Prepaid debit cards can come with a monthly maintenance fee that can average $9.28. Similarly, for each time you upload money onto the card, you could be charged a fee of up to $4.95.
These fees can add up quickly and may make using a prepaid debit card closer to an expense than an asset. One way to limit the impact of these fees is to load funds through direct deposit to avoid the often higher loading fees charged by retailers like Walmart and CVS.
- ATM
All bank debit cards allow you to withdraw cash at an ATM, and most, though not all, prepaid cards do, as well. The difference is often in the fees you pay, which vary depending on the bank, the ATM, and the card. If you plan to withdraw money from an ATM regularly, no matter which type of debit card you choose, you should compare options from different banks and cards to find one with lower withdrawal fees. - Check-Writing
Since a bank debit card is linked to a checking account, when you have a bank debit card you also have the ability to write checks. This is one of many reasons to have a checking account. You could use this option to make large payments, such as your rent, or to make payments through the mail, such as certain bills. A prepaid debit card does not have a checking account associated with it and therefore does not come with check-writing abilities. - Reloading Funds
With a bank debit card, reloading funds is as simple as making a deposit. You can do this by having money deposited into the account (such as with a paycheck), depositing a check, going to the bank and depositing cash, or if you have multiple accounts, you can transfer money from one account to another. With a prepaid debit card, you can load funds to the card in a number of ways including direct deposit, adding funds at certain retailers or financial institutions, or transferring funds from an existing bank account. But as mentioned previously, there may be costly fees associated with adding funds to your prepaid debit card.
Bank debit cards are extremely regulated and have countless consumer protections in place to protect their users. Prepaid debit cards are a much newer phenomenon though, and lawmakers have still not properly addressed all the security issues surrounding these cards. Fraud prevention is the biggest worry because some criminals can steal a cardholder’s information or funds from prepaid debit cards with fewer repercussions.
One protection all bank debit cards have that not all prepaid debit cards have is FDIC insurance. If a bank were to close, FDIC insurance ensures that the money you have in a checking or savings account at that bank, up to $250,000, is safe.
Which Card Is Best For Me?
As with most personal finance decisions, there is no one option that’s best for everyone. That being said, for most consumers; bank debit cards are the better option.
The ease and convenience of adding money to your checking account without any hidden fees, the guaranteed consumer protections attached to these cards, and the freedom to spend your money immediately make them a great option for anyone looking to maintain a healthy financial lifestyle.

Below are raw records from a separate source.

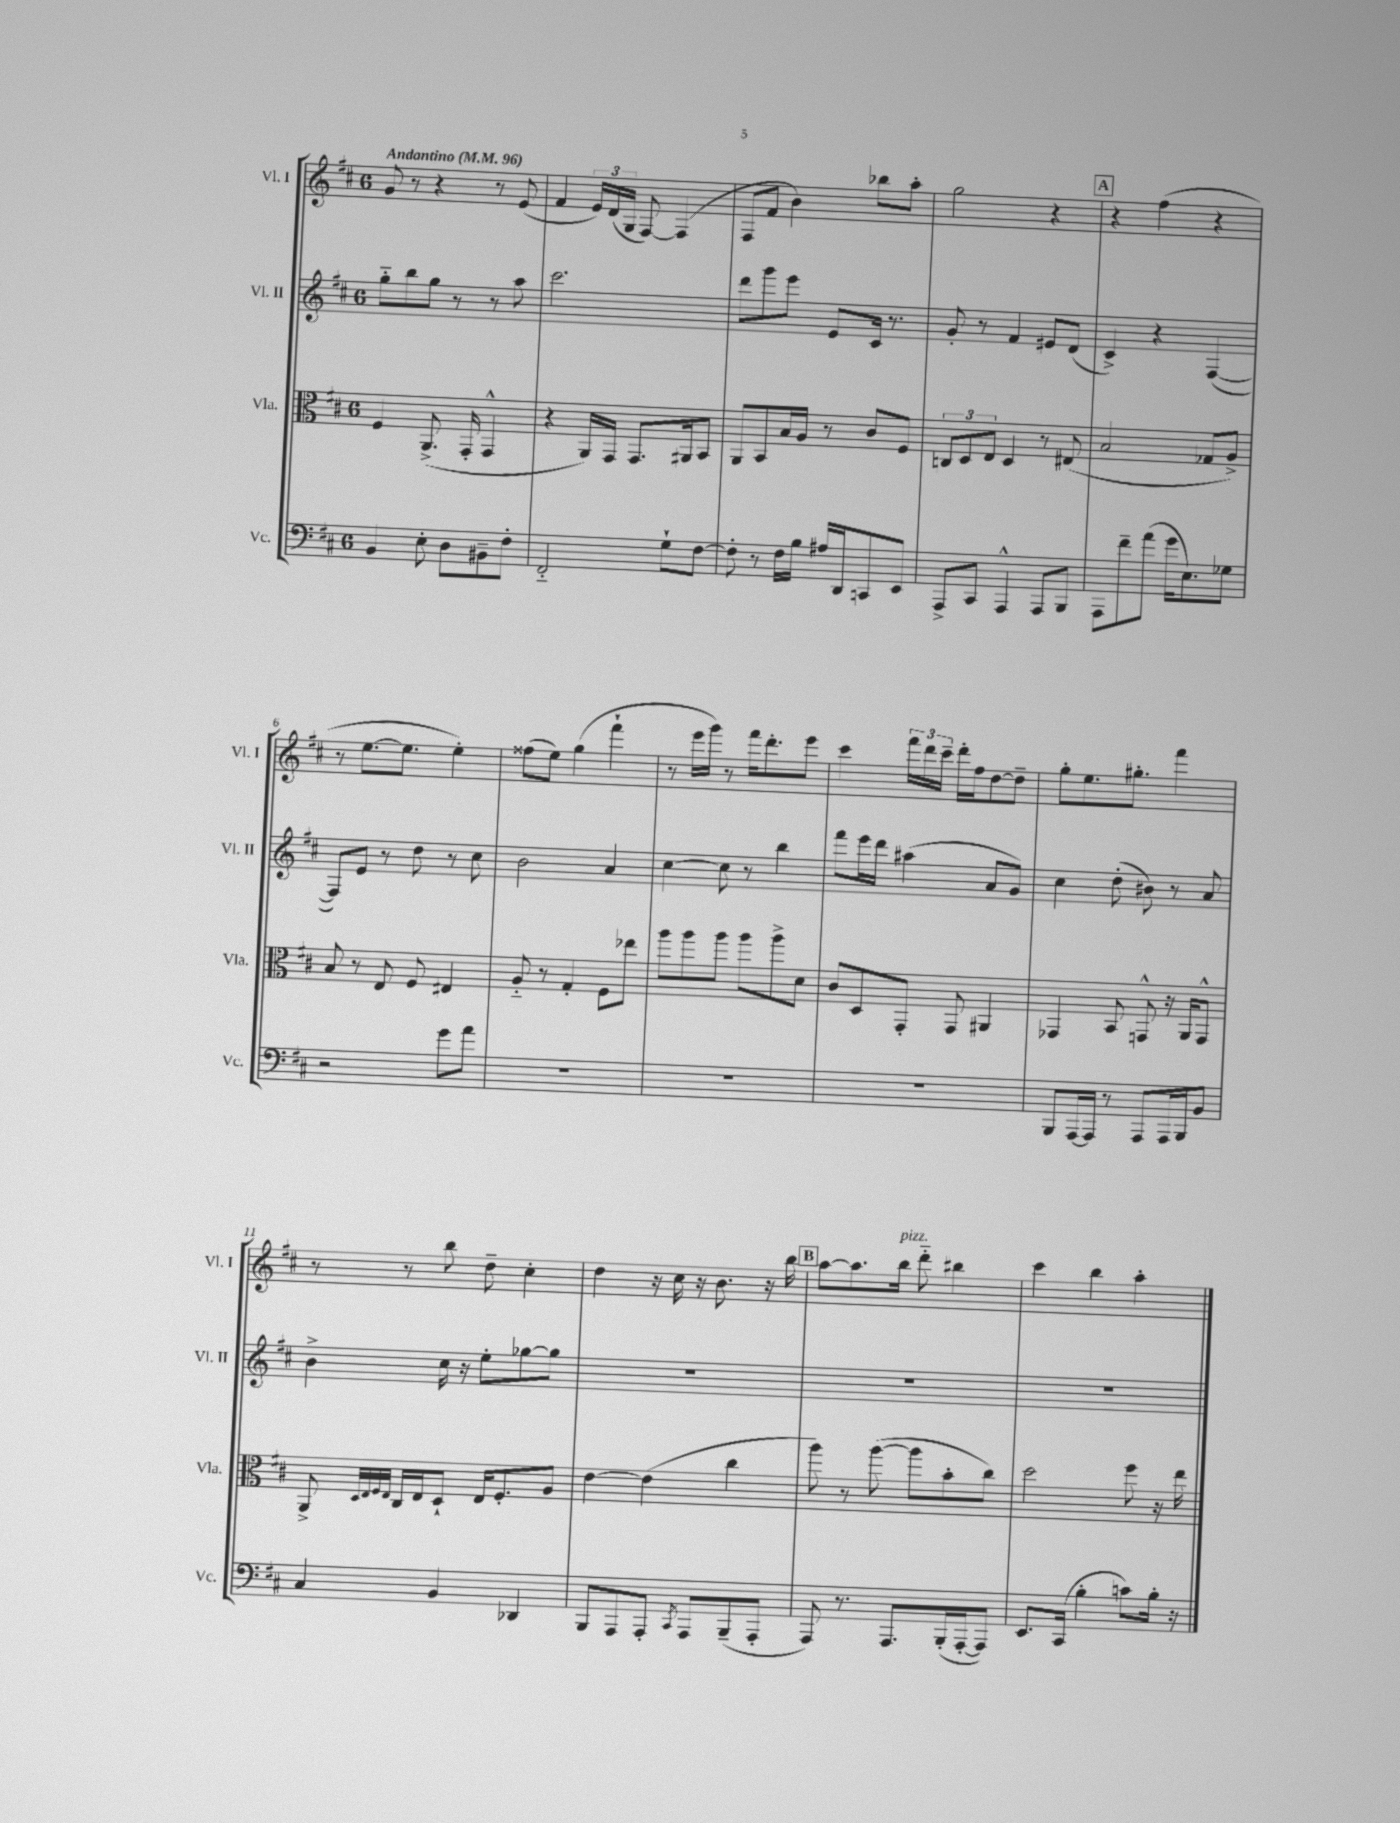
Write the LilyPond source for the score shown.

<<
\new StaffGroup <<
\new Staff = "s0" \with { instrumentName = "Vl. I" shortInstrumentName = "Vl. I" } {
    \clef treble \key d \major \once \override Staff.TimeSignature.style = #'single-digit \time 6/8 \tempo "Andantino" 4 = 96
    g'8 r8 r4 r8 e'8( |
    fis'4 \tuplet 3/2 { e'16) d'16( g16 } fis8~) fis4( |
    fis8 fis'8 b'4) bes''8 a''8-. |
    g''2 r4 |
    \mark \markup { \box "A" } r4 fis''4( r4 |
    r8 e''8.~ e''8. e''4-.) |
    fisis''8( e''8) g''4( fis'''4-! |
    r8 e'''16 g'''16) r8 fis'''16 d'''8.-. e'''8 |
    cis'''4 \tuplet 3/2 { fis'''16 d'''16 cis'''16-- } d'''16-. fis''16 d''8~ d''8-- |
    g''8-. e''8. gis''8.-. fis'''4 |
    r8 r8 b''8 d''8-- cis''4-. |
    d''4 r16 cis''16 r16 b'8. r16 b''16 |
    \mark \markup { \box "B" } a''8~ a''8. b''16^\markup { \italic "pizz." } d'''8-_ bis''4 |
    cis'''4 b''4 a''4-. \bar "|." |
}
\new Staff = "s1" \with { instrumentName = "Vl. II" shortInstrumentName = "Vl. II" } {
    \clef treble \key d \major \once \override Staff.TimeSignature.style = #'single-digit \time 6/8
    g''8-_ b''8 g''8 r8 r8 a''8 |
    cis'''2. |
    d'''8 g'''8 e'''8 e'8 cis'16 r8. |
    g'8-. r8 fis'4 eis'8 d'8( |
    \mark \markup { \box "A" } cis'4->) r4 fis4~( |
    fis8) e'8 r8 d''8 r8 cis''8 |
    b'2 a'4 |
    cis''4~ cis''8 r8 b''4 |
    fis'''8 e'''16 d'''16 ais''4( a'8 g'8) |
    cis''4 d''8-.( bis'8) r8 a'8 |
    b'4-> cis''16 r16 e''8-. ges''8~ ges''8 |
    R2. |
    \mark \markup { \box "B" } R2. |
    R2. \bar "|." |
}
\new Staff = "s2" \with { instrumentName = "Vla." shortInstrumentName = "Vla." } {
    \clef alto \key d \major \once \override Staff.TimeSignature.style = #'single-digit \time 6/8
    fis4 a,8.->( g,16-. g,4-^ |
    r4 a,16) g,16 g,8. ais,16 b,8 |
    a,8 b,8 b16 a16 r8 cis'8 fis8 |
    \tuplet 3/2 { c8 d8 e8 } d4 r8 eis8( |
    \mark \markup { \box "A" } b2 ges8 a8->) |
    b8 r8 e8 fis8 eis4 |
    a8-_ r8 g4-. fis8 ees''8 |
    a''8 a''8 a''8 a''8 a''8-> d'8 |
    cis'8 d8 g,8-. g,8 ais,4 |
    ges,4 b,8 g,8-^ r16 a,16 g,8-^ |
    a,8-> \grace { d32 e32 fis32 e32 } cis16 e16 d8-! e16 fis8.-. a8 |
    e'4~ e'4( cis''4 |
    \mark \markup { \box "B" } a''8) r8 a''8~( a''8 b'8-. cis''8) |
    d''2 fis''8 r16 e''16 \bar "|." |
}
\new Staff = "s3" \with { instrumentName = "Vc." shortInstrumentName = "Vc." } {
    \clef bass \key d \major \once \override Staff.TimeSignature.style = #'single-digit \time 6/8
    b,4 e8-. d8 bis,8-- fis8-. |
    fis,2-_ g8-! fis8~ |
    fis8-. r8 fis16 b16 ais16 d,16 c,8 e,8 |
    a,,8-> cis,8 a,,4-^ a,,8 b,,8 |
    \mark \markup { \box "A" } a,,8 fis'8-- a'8( g'16 e8.) ges8 |
    r2 g'8 a'8 |
    R2. |
    R2. |
    R2. |
    b,,8 a,,16~ a,,16 r8 a,,8 a,,16 b,,16 b,8 |
    cis4 b,4 des,4 |
    b,,8 a,,8 a,,8-. \acciaccatura { cis,8 } a,,8 b,,8--( a,,8-. |
    \mark \markup { \box "B" } a,,8) r8. a,,8. b,,16-.( a,,16~-. a,,8) |
    e,8. cis,16( b4-. c'8) b16-. r16 \bar "|." |
}
>>
>>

Prepaid debit cards are great for those who are looking to start or stick to a stricter budget or who do not have access to a checking account. But consumers should use these cards with care since fees can add up quickly and they are still in need of more regulation to protect their users.
Takeaway
Debit cards are a convenient way to make purchases, but whether you choose a bank debit card or prepaid debit card, it’s important to remain vigilant and make sure convenience doesn’t cause you to make decisions that are more costly in the long run.